**WHAT IS NEEDED**
Nothing but the lines below from the one containing "Table 3. Performance" through the one containing "Figure A1. Overview" should appear in the answer, exact and without pictures.

**PROVIDED RECORDS**

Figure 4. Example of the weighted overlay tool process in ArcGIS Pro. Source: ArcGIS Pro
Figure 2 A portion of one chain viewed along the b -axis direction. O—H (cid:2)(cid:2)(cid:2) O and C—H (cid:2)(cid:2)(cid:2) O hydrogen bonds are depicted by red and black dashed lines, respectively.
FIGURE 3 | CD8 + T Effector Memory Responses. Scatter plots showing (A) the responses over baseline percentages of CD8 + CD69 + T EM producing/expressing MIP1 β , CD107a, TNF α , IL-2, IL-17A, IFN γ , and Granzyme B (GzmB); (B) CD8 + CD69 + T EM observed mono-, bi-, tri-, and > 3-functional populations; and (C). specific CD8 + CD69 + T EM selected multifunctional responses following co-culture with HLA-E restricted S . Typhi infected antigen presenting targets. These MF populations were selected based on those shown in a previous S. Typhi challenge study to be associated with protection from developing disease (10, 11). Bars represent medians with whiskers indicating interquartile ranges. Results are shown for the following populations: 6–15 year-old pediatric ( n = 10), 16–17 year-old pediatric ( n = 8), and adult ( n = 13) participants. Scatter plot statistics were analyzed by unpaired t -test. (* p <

--

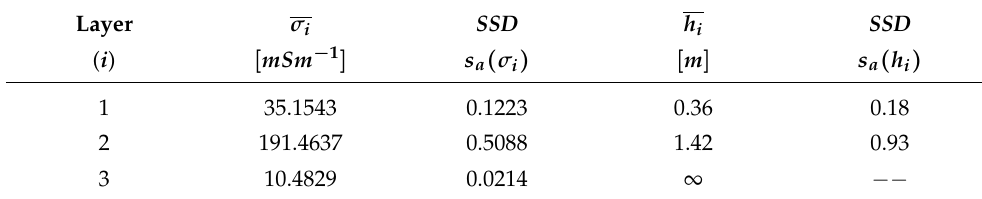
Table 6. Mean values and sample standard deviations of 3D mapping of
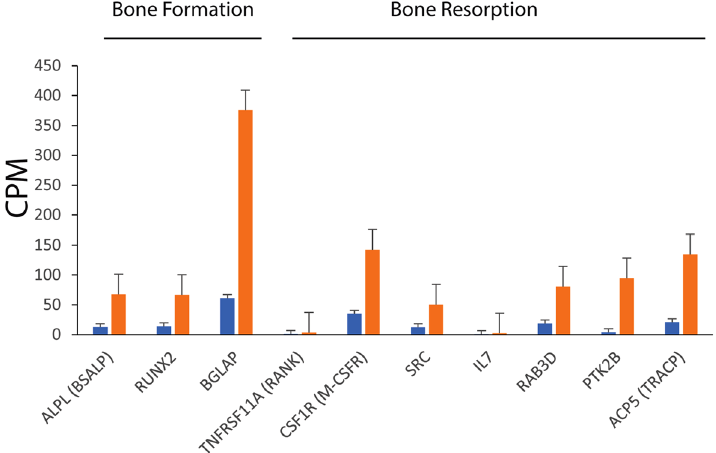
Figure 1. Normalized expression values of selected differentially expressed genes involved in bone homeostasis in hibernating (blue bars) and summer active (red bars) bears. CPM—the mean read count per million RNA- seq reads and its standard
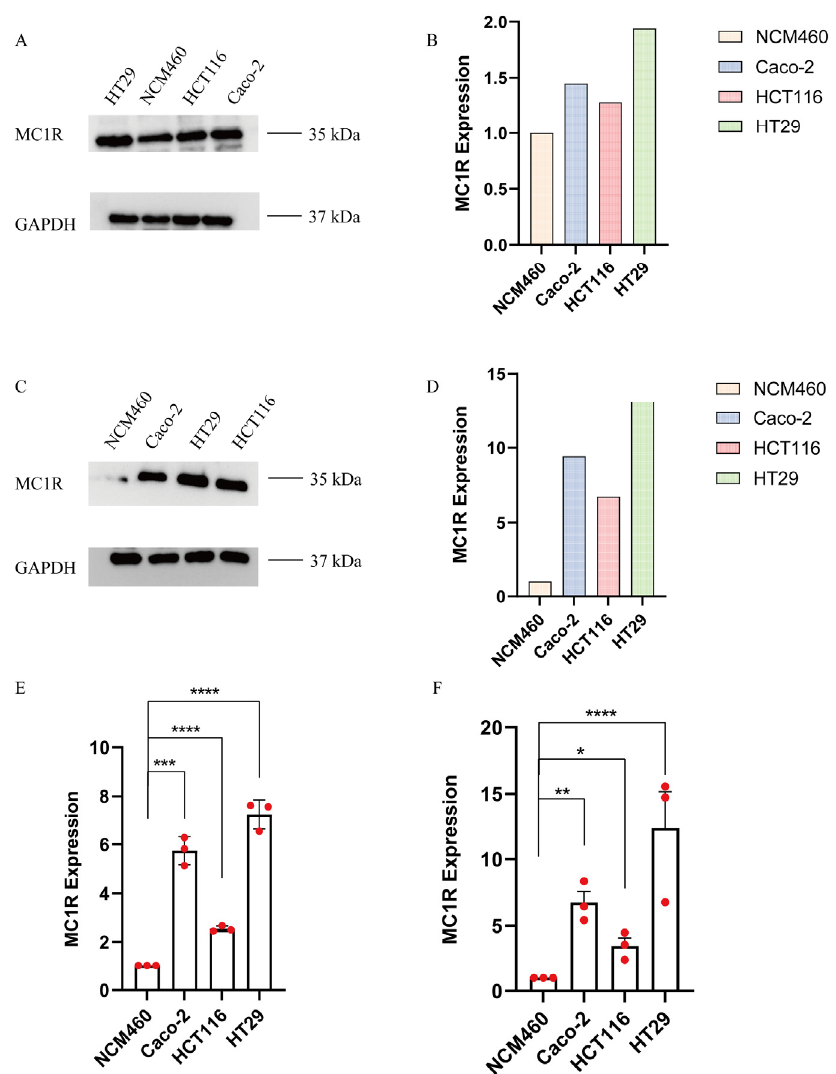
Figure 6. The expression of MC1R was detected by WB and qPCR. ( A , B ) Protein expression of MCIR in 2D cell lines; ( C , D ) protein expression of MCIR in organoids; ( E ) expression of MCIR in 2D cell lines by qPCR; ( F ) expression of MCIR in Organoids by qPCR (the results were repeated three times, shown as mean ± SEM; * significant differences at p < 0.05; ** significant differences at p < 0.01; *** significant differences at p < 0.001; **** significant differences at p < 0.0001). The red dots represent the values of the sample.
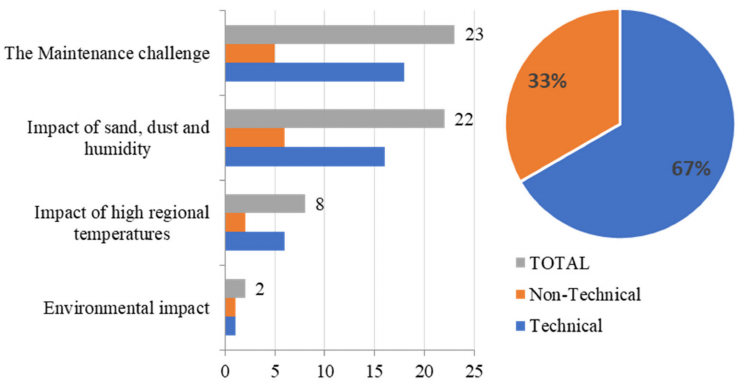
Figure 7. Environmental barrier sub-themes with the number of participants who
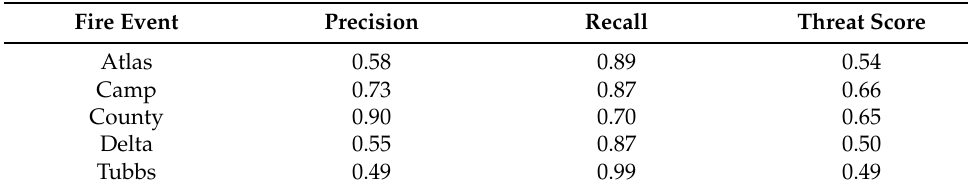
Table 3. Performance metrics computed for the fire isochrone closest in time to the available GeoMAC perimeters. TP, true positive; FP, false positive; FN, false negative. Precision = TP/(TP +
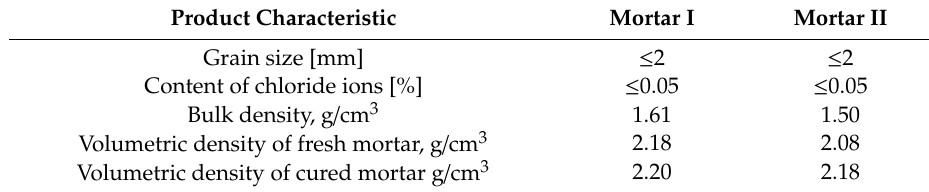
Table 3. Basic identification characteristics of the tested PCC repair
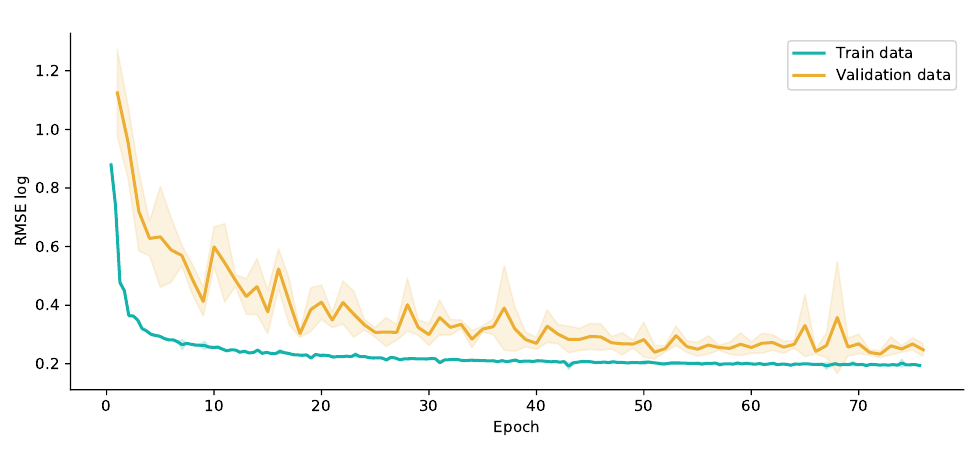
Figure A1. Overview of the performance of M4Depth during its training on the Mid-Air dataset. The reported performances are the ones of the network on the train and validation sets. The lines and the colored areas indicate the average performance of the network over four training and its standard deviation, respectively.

**YOUR SOLUTION**
Table 3. Performance metrics computed for the fire isochrone closest in time to the available GeoMAC perimeters. TP, true positive; FP, false positive; FN, false negative. Precision = TP/(TP +
Table 3. Basic identification characteristics of the tested PCC repair
Figure A1. Overview of the performance of M4Depth during its training on the Mid-Air dataset. The reported performances are the ones of the network on the train and validation sets. The lines and the colored areas indicate the average performance of the network over four training and its standard deviation, respectively.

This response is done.